Data records:
━━━━━━━━━━━━━━━━

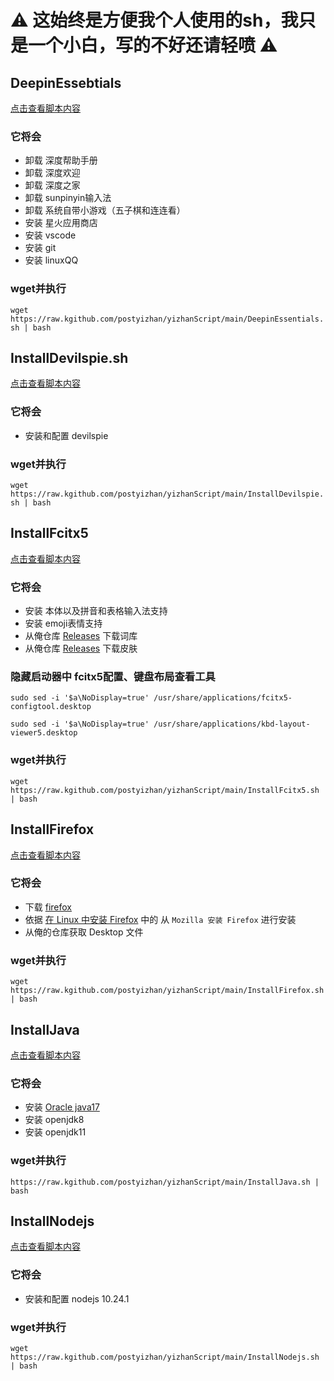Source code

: # ⚠️ 这始终是方便我个人使用的sh，我只是一个小白，写的不好还请轻喷 ⚠️

## DeepinEssebtials
[点击查看脚本内容](/DeepinEssentials.sh)

### 它将会
- 卸载 深度帮助手册
- 卸载 深度欢迎
- 卸载 深度之家
- 卸载 sunpinyin输入法
- 卸载 系统自带小游戏（五子棋和连连看）
- 安装 星火应用商店
- 安装 vscode
- 安装 git
- 安装 linuxQQ

### wget并执行

`wget https://raw.kgithub.com/postyizhan/yizhanScript/main/DeepinEssentials.sh | bash`

## InstallDevilspie.sh
[点击查看脚本内容](/InstallDevilspie.sh)

### 它将会
- 安装和配置 devilspie

### wget并执行

`wget https://raw.kgithub.com/postyizhan/yizhanScript/main/InstallDevilspie.sh | bash`

## InstallFcitx5
[点击查看脚本内容](/InstallFcitx5.sh)

### 它将会
- 安装 本体以及拼音和表格输入法支持
- 安装 emoji表情支持
- 从俺仓库 [Releases](https://kgithub.com/postyizhan/yizhanScript/releases) 下载词库
- 从俺仓库 [Releases](https://kgithub.com/postyizhan/yizhanScript/releases) 下载皮肤
### 隐藏启动器中 fcitx5配置、键盘布局查看工具
`sudo sed -i '$a\NoDisplay=true' /usr/share/applications/fcitx5-configtool.desktop`

`sudo sed -i '$a\NoDisplay=true' /usr/share/applications/kbd-layout-viewer5.desktop`

### wget并执行

`wget https://raw.kgithub.com/postyizhan/yizhanScript/main/InstallFcitx5.sh | bash`

## InstallFirefox
[点击查看脚本内容](/InstallFirefox.sh)

### 它将会
- 下载 [firefox](https://www.firefox.com.cn/)
- 依据 [在 Linux 中安装 Firefox](https://support.mozilla.org/zh-CN/kb/linux-firefox) 中的 从 `Mozilla 安装 Firefox` 进行安装
- 从俺的仓库获取 Desktop 文件
### wget并执行

`wget https://raw.kgithub.com/postyizhan/yizhanScript/main/InstallFirefox.sh | bash`

## InstallJava
[点击查看脚本内容](/InstallJava.sh.sh)

### 它将会
- 安装 [Oracle java17](https://www.oracle.com/cn/java/technologies/downloads/)
- 安装 openjdk8
- 安装 openjdk11
### wget并执行

`https://raw.kgithub.com/postyizhan/yizhanScript/main/InstallJava.sh | bash`

## InstallNodejs
[点击查看脚本内容](/InstallNodejs.sh)

### 它将会
- 安装和配置 nodejs 10.24.1
### wget并执行

`wget https://raw.kgithub.com/postyizhan/yizhanScript/main/InstallNodejs.sh | bash`

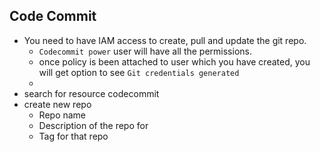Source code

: ## Code Commit
- You need to have IAM access to create, pull and update the git repo.
  - `Codecommit power` user will have all the permissions.
  - once policy is been attached to user which you have created, you will get option to see `Git credentials generated` 
  - 
- search for resource codecommit
- create new repo 
  - Repo name
  - Description of the repo for
  - Tag for that repo
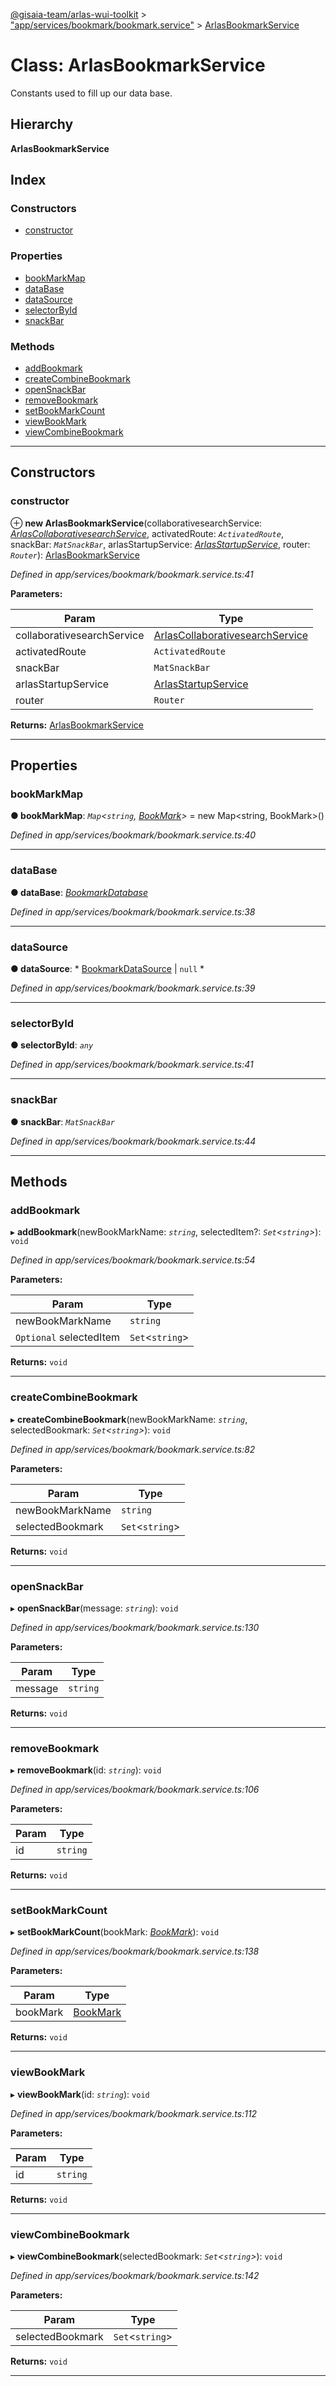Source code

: [@gisaia-team/arlas-wui-toolkit](../README.md) > ["app/services/bookmark/bookmark.service"](../modules/_app_services_bookmark_bookmark_service_.md) > [ArlasBookmarkService](../classes/_app_services_bookmark_bookmark_service_.arlasbookmarkservice.md)

# Class: ArlasBookmarkService

Constants used to fill up our data base.

## Hierarchy

**ArlasBookmarkService**

## Index

### Constructors

* [constructor](_app_services_bookmark_bookmark_service_.arlasbookmarkservice.md#constructor)

### Properties

* [bookMarkMap](_app_services_bookmark_bookmark_service_.arlasbookmarkservice.md#bookmarkmap)
* [dataBase](_app_services_bookmark_bookmark_service_.arlasbookmarkservice.md#database)
* [dataSource](_app_services_bookmark_bookmark_service_.arlasbookmarkservice.md#datasource)
* [selectorById](_app_services_bookmark_bookmark_service_.arlasbookmarkservice.md#selectorbyid)
* [snackBar](_app_services_bookmark_bookmark_service_.arlasbookmarkservice.md#snackbar)

### Methods

* [addBookmark](_app_services_bookmark_bookmark_service_.arlasbookmarkservice.md#addbookmark)
* [createCombineBookmark](_app_services_bookmark_bookmark_service_.arlasbookmarkservice.md#createcombinebookmark)
* [openSnackBar](_app_services_bookmark_bookmark_service_.arlasbookmarkservice.md#opensnackbar)
* [removeBookmark](_app_services_bookmark_bookmark_service_.arlasbookmarkservice.md#removebookmark)
* [setBookMarkCount](_app_services_bookmark_bookmark_service_.arlasbookmarkservice.md#setbookmarkcount)
* [viewBookMark](_app_services_bookmark_bookmark_service_.arlasbookmarkservice.md#viewbookmark)
* [viewCombineBookmark](_app_services_bookmark_bookmark_service_.arlasbookmarkservice.md#viewcombinebookmark)

---

## Constructors

<a id="constructor"></a>

###  constructor

⊕ **new ArlasBookmarkService**(collaborativesearchService: *[ArlasCollaborativesearchService](_app_services_startup_startup_service_.arlascollaborativesearchservice.md)*, activatedRoute: *`ActivatedRoute`*, snackBar: *`MatSnackBar`*, arlasStartupService: *[ArlasStartupService](_app_services_startup_startup_service_.arlasstartupservice.md)*, router: *`Router`*): [ArlasBookmarkService](_app_services_bookmark_bookmark_service_.arlasbookmarkservice.md)

*Defined in app/services/bookmark/bookmark.service.ts:41*

**Parameters:**

| Param | Type |
| ------ | ------ |
| collaborativesearchService | [ArlasCollaborativesearchService](_app_services_startup_startup_service_.arlascollaborativesearchservice.md) |
| activatedRoute | `ActivatedRoute` |
| snackBar | `MatSnackBar` |
| arlasStartupService | [ArlasStartupService](_app_services_startup_startup_service_.arlasstartupservice.md) |
| router | `Router` |

**Returns:** [ArlasBookmarkService](_app_services_bookmark_bookmark_service_.arlasbookmarkservice.md)

___

## Properties

<a id="bookmarkmap"></a>

###  bookMarkMap

**● bookMarkMap**: *`Map`<`string`, [BookMark](../interfaces/_app_services_bookmark_model_.bookmark.md)>* =  new Map<string, BookMark>()

*Defined in app/services/bookmark/bookmark.service.ts:40*

___
<a id="database"></a>

###  dataBase

**● dataBase**: *[BookmarkDatabase](_app_services_bookmark_bookmarkdatabase_.bookmarkdatabase.md)*

*Defined in app/services/bookmark/bookmark.service.ts:38*

___
<a id="datasource"></a>

###  dataSource

**● dataSource**: * [BookmarkDataSource](_app_services_bookmark_bookmarkdatasource_.bookmarkdatasource.md) &#124; `null`
*

*Defined in app/services/bookmark/bookmark.service.ts:39*

___
<a id="selectorbyid"></a>

###  selectorById

**● selectorById**: *`any`*

*Defined in app/services/bookmark/bookmark.service.ts:41*

___
<a id="snackbar"></a>

###  snackBar

**● snackBar**: *`MatSnackBar`*

*Defined in app/services/bookmark/bookmark.service.ts:44*

___

## Methods

<a id="addbookmark"></a>

###  addBookmark

▸ **addBookmark**(newBookMarkName: *`string`*, selectedItem?: *`Set`<`string`>*): `void`

*Defined in app/services/bookmark/bookmark.service.ts:54*

**Parameters:**

| Param | Type |
| ------ | ------ |
| newBookMarkName | `string` |
| `Optional` selectedItem | `Set`<`string`> |

**Returns:** `void`

___
<a id="createcombinebookmark"></a>

###  createCombineBookmark

▸ **createCombineBookmark**(newBookMarkName: *`string`*, selectedBookmark: *`Set`<`string`>*): `void`

*Defined in app/services/bookmark/bookmark.service.ts:82*

**Parameters:**

| Param | Type |
| ------ | ------ |
| newBookMarkName | `string` |
| selectedBookmark | `Set`<`string`> |

**Returns:** `void`

___
<a id="opensnackbar"></a>

###  openSnackBar

▸ **openSnackBar**(message: *`string`*): `void`

*Defined in app/services/bookmark/bookmark.service.ts:130*

**Parameters:**

| Param | Type |
| ------ | ------ |
| message | `string` |

**Returns:** `void`

___
<a id="removebookmark"></a>

###  removeBookmark

▸ **removeBookmark**(id: *`string`*): `void`

*Defined in app/services/bookmark/bookmark.service.ts:106*

**Parameters:**

| Param | Type |
| ------ | ------ |
| id | `string` |

**Returns:** `void`

___
<a id="setbookmarkcount"></a>

###  setBookMarkCount

▸ **setBookMarkCount**(bookMark: *[BookMark](../interfaces/_app_services_bookmark_model_.bookmark.md)*): `void`

*Defined in app/services/bookmark/bookmark.service.ts:138*

**Parameters:**

| Param | Type |
| ------ | ------ |
| bookMark | [BookMark](../interfaces/_app_services_bookmark_model_.bookmark.md) |

**Returns:** `void`

___
<a id="viewbookmark"></a>

###  viewBookMark

▸ **viewBookMark**(id: *`string`*): `void`

*Defined in app/services/bookmark/bookmark.service.ts:112*

**Parameters:**

| Param | Type |
| ------ | ------ |
| id | `string` |

**Returns:** `void`

___
<a id="viewcombinebookmark"></a>

###  viewCombineBookmark

▸ **viewCombineBookmark**(selectedBookmark: *`Set`<`string`>*): `void`

*Defined in app/services/bookmark/bookmark.service.ts:142*

**Parameters:**

| Param | Type |
| ------ | ------ |
| selectedBookmark | `Set`<`string`> |

**Returns:** `void`

___

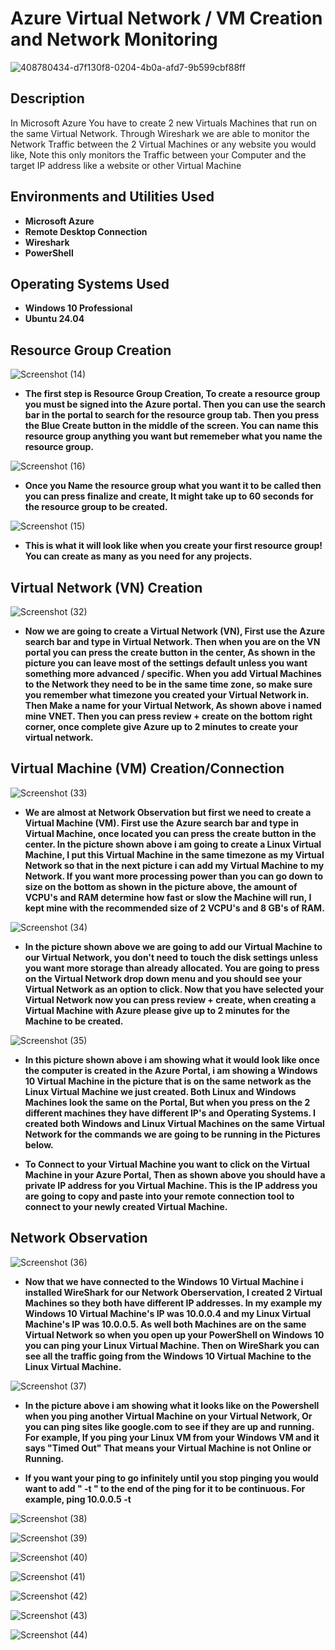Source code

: <h1>Azure Virtual Network / VM Creation and Network Monitoring</h1>

![408780434-d7f130f8-0204-4b0a-afd7-9b599cbf88ff](https://github.com/user-attachments/assets/e85c0b09-04c4-4a75-be67-48e9c052c11b)

<h2>Description</h2>
In Microsoft Azure You have to create 2 new Virtuals Machines that run on the same Virtual Network. Through Wireshark we are able to monitor the Network Traffic between the 2 Virtual Machines or any website you would like, Note this only monitors the Traffic between your Computer and the target IP address like a website or other Virtual Machine 
<br />


<h2>Environments and Utilities Used</h2>

- <b>Microsoft Azure</b>
- <b>Remote Desktop Connection</b> 
- <b>Wireshark</b>
- <b>PowerShell</b>

<h2>Operating Systems Used </h2>

- <b>Windows 10 Professional</b>
- <b>Ubuntu 24.04</b>

<h2> Resource Group Creation </h2>

![Screenshot (14)](https://github.com/user-attachments/assets/64fc4a85-b446-443a-adc2-cebd4ad2c408)

- <b>The first step is Resource Group Creation, To create a resource group you must be signed into the Azure portal. Then you can use the search bar in the portal to search for the resource group tab. Then you press the Blue Create button in the middle of the screen. You can name this resource group anything you want but rememeber what you name the resource group.</b>

![Screenshot (16)](https://github.com/user-attachments/assets/43f70539-1f0f-4fdf-8282-09188f2f00da)

- <b>Once you Name the resource group what you want it to be called then you can press finalize and create, It might take up to 60 seconds for the resource group to be created.</b>

![Screenshot (15)](https://github.com/user-attachments/assets/a61aae6a-806d-4787-bd0c-da32b8f89394)

- <b>This is what it will look like when you create your first resource group! You can create as many as you need for any projects.</b>

<h2> Virtual Network (VN) Creation </h2>

![Screenshot (32)](https://github.com/user-attachments/assets/246d8973-7429-4d39-aeb8-d39bc9bc526b)

- <b>Now we are going to create a Virtual Network (VN), First use the Azure search bar and type in Virtual Network. Then when you are on the VN portal you can press the create button in the center, As shown in the picture you can leave most of the settings default unless you want something more advanced / specific. When you add Virtual Machines to the Network they need to be in the same time zone, so make sure you remember what timezone you created your Virtual Network in. Then Make a name for your Virtual Network, As shown above i named mine VNET. Then you can press review + create on the bottom right corner, once complete give Azure up to 2 minutes to create your virtual network.</b>

<h2> Virtual Machine (VM) Creation/Connection </h2>

![Screenshot (33)](https://github.com/user-attachments/assets/64485b6e-66f6-45db-abbc-66087fb3388f)

- <b>We are almost at Network Observation but first we need to create a Virtual Machine (VM). First use the Azure search bar and type in Virtual Machine, once located you can press the create button in the center. In the picture shown above i am going to create a Linux Virtual Machine, I put this Virtual Machine in the same timezone as my Virtual Network so that in the next picture i can add my Virtual Machine to my Network. If you want more processing power than you can go down to size on the bottom as shown in the picture above, the amount of VCPU's and RAM determine how fast or slow the Machine will run, I kept mine with the recommended size of 2 VCPU's and 8 GB's of RAM.</b>

![Screenshot (34)](https://github.com/user-attachments/assets/55ca5a8c-65fa-423e-9fea-332d2ce7a3ce)

- <b>In the picture shown above we are going to add our Virtual Machine to our Virtual Network, you don't need to touch the disk settings unless you want more storage than already allocated. You are going to press on the Virtual Network drop down menu and you should see your Virtual Network as an option to click. Now that you have selected your Virtual Network now you can press review + create, when creating a Virtual Machine with Azure please give up to 2 minutes for the Machine to be created.</b>

![Screenshot (35)](https://github.com/user-attachments/assets/3de820ae-d330-403b-8f68-5694ac21db6c)

- <b>In this picture shown above i am showing what it would look like once the computer is created in the Azure Portal, i am showing a Windows 10 Virtual Machine in the picture that is on the same network as the Linux Virtual Machine we just created. Both Linux and Windows Machines look the same on the Portal, But when you press on the 2 different machines they have different IP's and Operating Systems. I created both Windows and Linux Virtual Machines on the same Virtual Network for the commands we are going to be running in the Pictures below.</b>

- <b>To Connect to your Virtual Machine you want to click on the Virtual Machine in your Azure Portal, Then as shown above you should have a private IP address for you Virtual Machine. This is the IP address you are going to copy and paste into your remote connection tool to connect to your newly created Virtual Machine.</b>

<h2> Network Observation </h2>

![Screenshot (36)](https://github.com/user-attachments/assets/0b54a7dd-9cdb-4c15-9328-64d2c66d01a9)

- <b> Now that we have connected to the Windows 10 Virtual Machine i installed WireShark for our Network Oberservation, I created 2 Virtual Machines so they both have different IP addresses. In my example my Windows 10 Virtual Machine's IP was 10.0.0.4 and my Linux Virtual Machine's IP was 10.0.0.5. As well both Machines are on the same Virtual Network so when you open up your PowerShell on Windows 10 you can ping your Linux Virtual Machine. Then on WireShark you can see all the traffic going from the Windows 10 Virtual Machine to the Linux Virtual Machine.</b>

![Screenshot (37)](https://github.com/user-attachments/assets/578f9562-0d4f-4e01-a791-835f7904e63d)

- <b>In the picture above i am showing what it looks like on the Powershell when you ping another Virtual Machine on your Virtual Network, Or you can ping sites like google.com to see if they are up and running. For example, If you ping your Linux VM from your Windows VM and it says "Timed Out" That means your Virtual Machine is not Online or Running.</b>

- <b>If you want your ping to go infinitely until you stop pinging you would want to add " -t " to the end of the ping for it to be continuous. For example, ping 10.0.0.5 -t </b>

![Screenshot (38)](https://github.com/user-attachments/assets/16f612ee-b8c4-434e-8b82-e3bc772c82f6)

![Screenshot (39)](https://github.com/user-attachments/assets/78f63411-abf3-4862-86ba-2f12ba153856)

![Screenshot (40)](https://github.com/user-attachments/assets/bc58b358-1d8e-49fc-b98d-21dfa94c19dd)

![Screenshot (41)](https://github.com/user-attachments/assets/fb113d00-25f2-4473-bb4f-32b1d89cb325)

![Screenshot (42)](https://github.com/user-attachments/assets/0c07d3d9-fd11-4cc0-870b-4d79450b02cd)

![Screenshot (43)](https://github.com/user-attachments/assets/97bbbbb6-a433-4102-ba1d-0f48bcc34ca4)

![Screenshot (44)](https://github.com/user-attachments/assets/36fc46a6-b99a-4005-9ca2-6a0f056b198c)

━━━━━━━━━━━━━━━━

Goal of the exercise: Reproduce the data above line for line, from its first line through the line containing "### 隐藏启动器中 fcitx5配置、键盘布局查看工具", both ends included, with the pictures omitted and nothing more.

Solution for this exercise:
Source code

: # ⚠️ 这始终是方便我个人使用的sh，我只是一个小白，写的不好还请轻喷 ⚠️

## DeepinEssebtials
[点击查看脚本内容](/DeepinEssentials.sh)

### 它将会
- 卸载 深度帮助手册
- 卸载 深度欢迎
- 卸载 深度之家
- 卸载 sunpinyin输入法
- 卸载 系统自带小游戏（五子棋和连连看）
- 安装 星火应用商店
- 安装 vscode
- 安装 git
- 安装 linuxQQ

### wget并执行

`wget https://raw.kgithub.com/postyizhan/yizhanScript/main/DeepinEssentials.sh | bash`

## InstallDevilspie.sh
[点击查看脚本内容](/InstallDevilspie.sh)

### 它将会
- 安装和配置 devilspie

### wget并执行

`wget https://raw.kgithub.com/postyizhan/yizhanScript/main/InstallDevilspie.sh | bash`

## InstallFcitx5
[点击查看脚本内容](/InstallFcitx5.sh)

### 它将会
- 安装 本体以及拼音和表格输入法支持
- 安装 emoji表情支持
- 从俺仓库 [Releases](https://kgithub.com/postyizhan/yizhanScript/releases) 下载词库
- 从俺仓库 [Releases](https://kgithub.com/postyizhan/yizhanScript/releases) 下载皮肤
### 隐藏启动器中 fcitx5配置、键盘布局查看工具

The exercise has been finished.